Mudar a cultura dos trabalhadores não é fácil. A maioria não acredita que os produtos possam crescer sem a utilização de compostos químicos. Jorge Rodrigues de Melo é exemplo disso. Trabalha na fazenda há apenas um ano, mas sempre viveu na lavoura. Começou como agricultor convencional, plantando alface, maxixe, couve-flor e pimentão, e hoje é o produtor-chefe dos orgânicos da horta do Cafundó. “As condições de vida melhoraram, a gente trabalha menos e ganha mais dinheiro. Antes a gente trabalhava muito e não via o resultado. De vez em quando tiro uma alface e como na hora mesmo. Antes não comia de jeito nenhum”, comenta ele.
Eis o que fascina a Celina socióloga, na produção orgânica. A chance de vincular agricultura, meio ambiente, saúde, sabor e inclusão social. “Os orgânicos são um caminho para recuperar pessoas – sua honra e dignidade – dentro de um contexto social dilacerado”, explica. Descoberta que veio nos seus sete anos de experiência na direção do Sebrae, quando trabalhou com temas como o Desenvolvimento Local, o Microcrédito, o Turismo como Inclusão Social e a própria Agricultura Orgânica como opção de preservação ambiental e geração de emprego para o pequeno agricultor familiar.
“Poderíamos, também, falar no campo da ética. Se as pessoas que trabalham a terra se preocupam com os insumos que são colocados que afetam os produtos e, conseqüentemente, afetam a saúde das pessoas – estamos falando de um comportamento de preocupação com o outro. Com o consumidor e com a sociedade”, explica.
Consciência de quem sabe analisar o processo histórico de degradação ambiental sem melhoria social. “A realidade demonstra que, apesar de todo investimento que foi realizado no século XX, depois da Segunda Guerra a fome persiste. Houve um grande desenvolvimento tecnológico, como é o caso da soja, mas que tem conseqüências complicadas que repercutem a longo prazo no meio ambiente, nas florestas e na saúde. O Pantanal é um exemplo disso”, afirma Celina.

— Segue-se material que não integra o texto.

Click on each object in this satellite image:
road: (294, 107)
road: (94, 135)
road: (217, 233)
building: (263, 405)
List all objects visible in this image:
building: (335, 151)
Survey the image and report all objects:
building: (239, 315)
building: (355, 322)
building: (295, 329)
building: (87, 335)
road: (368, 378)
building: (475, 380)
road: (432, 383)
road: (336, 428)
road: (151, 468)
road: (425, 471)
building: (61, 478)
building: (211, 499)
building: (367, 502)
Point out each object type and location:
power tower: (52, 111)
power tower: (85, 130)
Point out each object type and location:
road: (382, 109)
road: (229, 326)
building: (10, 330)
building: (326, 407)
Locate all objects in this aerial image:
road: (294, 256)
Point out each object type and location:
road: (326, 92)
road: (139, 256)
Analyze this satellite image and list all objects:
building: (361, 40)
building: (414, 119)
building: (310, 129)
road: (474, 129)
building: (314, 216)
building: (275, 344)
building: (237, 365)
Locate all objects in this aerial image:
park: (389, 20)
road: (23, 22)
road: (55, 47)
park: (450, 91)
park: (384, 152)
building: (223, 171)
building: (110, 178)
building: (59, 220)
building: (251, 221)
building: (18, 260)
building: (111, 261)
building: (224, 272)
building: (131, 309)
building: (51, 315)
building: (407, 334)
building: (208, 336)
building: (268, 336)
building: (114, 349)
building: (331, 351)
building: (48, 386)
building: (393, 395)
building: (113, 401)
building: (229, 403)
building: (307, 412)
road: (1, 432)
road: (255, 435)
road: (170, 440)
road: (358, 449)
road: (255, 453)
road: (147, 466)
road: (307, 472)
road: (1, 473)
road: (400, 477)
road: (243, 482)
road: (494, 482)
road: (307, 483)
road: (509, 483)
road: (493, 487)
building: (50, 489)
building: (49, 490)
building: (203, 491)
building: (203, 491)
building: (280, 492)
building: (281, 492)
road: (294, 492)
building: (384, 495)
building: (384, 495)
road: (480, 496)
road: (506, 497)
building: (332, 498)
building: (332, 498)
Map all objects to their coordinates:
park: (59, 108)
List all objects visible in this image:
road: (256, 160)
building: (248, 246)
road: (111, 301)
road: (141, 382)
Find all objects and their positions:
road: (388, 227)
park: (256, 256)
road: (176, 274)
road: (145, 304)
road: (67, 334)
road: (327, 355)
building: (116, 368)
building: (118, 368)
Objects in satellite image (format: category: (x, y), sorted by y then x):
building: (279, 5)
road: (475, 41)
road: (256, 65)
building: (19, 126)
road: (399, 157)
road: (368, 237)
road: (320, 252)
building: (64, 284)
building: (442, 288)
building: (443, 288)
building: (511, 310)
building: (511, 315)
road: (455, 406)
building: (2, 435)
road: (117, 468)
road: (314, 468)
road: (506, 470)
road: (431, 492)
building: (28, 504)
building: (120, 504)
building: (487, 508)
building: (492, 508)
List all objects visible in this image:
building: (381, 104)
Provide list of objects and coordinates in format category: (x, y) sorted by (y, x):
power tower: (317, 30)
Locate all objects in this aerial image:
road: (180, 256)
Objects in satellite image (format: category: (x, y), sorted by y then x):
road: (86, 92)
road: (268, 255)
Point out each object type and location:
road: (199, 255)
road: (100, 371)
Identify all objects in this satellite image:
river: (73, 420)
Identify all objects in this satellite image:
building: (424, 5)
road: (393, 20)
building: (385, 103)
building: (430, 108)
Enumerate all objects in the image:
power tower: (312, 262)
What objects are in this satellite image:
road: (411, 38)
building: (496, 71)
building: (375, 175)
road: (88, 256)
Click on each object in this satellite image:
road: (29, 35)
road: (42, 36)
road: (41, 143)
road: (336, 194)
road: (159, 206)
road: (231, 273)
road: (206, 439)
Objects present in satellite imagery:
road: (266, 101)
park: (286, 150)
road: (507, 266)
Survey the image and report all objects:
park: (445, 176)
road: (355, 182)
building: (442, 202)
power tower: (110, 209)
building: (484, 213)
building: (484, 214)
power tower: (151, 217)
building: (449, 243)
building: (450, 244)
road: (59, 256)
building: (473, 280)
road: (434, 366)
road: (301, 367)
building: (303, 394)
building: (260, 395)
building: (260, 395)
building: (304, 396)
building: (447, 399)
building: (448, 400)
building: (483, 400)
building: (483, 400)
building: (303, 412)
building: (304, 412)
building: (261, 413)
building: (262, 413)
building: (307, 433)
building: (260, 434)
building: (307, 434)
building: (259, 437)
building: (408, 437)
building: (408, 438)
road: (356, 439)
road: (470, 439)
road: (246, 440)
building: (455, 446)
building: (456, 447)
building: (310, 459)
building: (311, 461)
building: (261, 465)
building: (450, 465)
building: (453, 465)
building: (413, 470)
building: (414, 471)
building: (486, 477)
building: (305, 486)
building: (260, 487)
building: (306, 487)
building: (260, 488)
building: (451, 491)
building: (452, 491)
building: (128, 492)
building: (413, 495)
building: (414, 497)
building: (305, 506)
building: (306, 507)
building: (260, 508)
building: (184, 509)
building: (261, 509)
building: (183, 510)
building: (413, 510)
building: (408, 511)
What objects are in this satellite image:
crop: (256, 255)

Ela conhece na prática as delicadas relações necessárias ao equilíbrio natural. “A natureza é muito frágil. Na fazenda temos cinco nascentes de água e mata atlântica em fase de recuperação margeando a horta. Em conseqüência, estamos aumentando nossa biodiversidade. Mas eu percebo que está havendo uma evaporação maior da água, acredito que seja por causa do aquecimento global. Na Região Serrana, as tempestades estão causando muitos problemas”, comenta.
Segundo Celina, os orgânicos em sua vida são a evolução de uma herança familiar. “Meu pai foi o primeiro político a falar contra o uso dos agrotóxicos no Senado. Ele sempre se preocupou com a terra, com as pessoas que trabalham a terra e as políticas sociais que poderiam ajudar às pessoas a melhorarem de vida. Faço parte desta história. Agora pratico a Sociologia em busca de uma prática política mais ética para a Fazenda do Cafundó”. No que vem se saindo muito bem.
* Cynthia Howlett é jornalista e advogada ambiental, e integra o conselho consultivo da WWF-Brasil.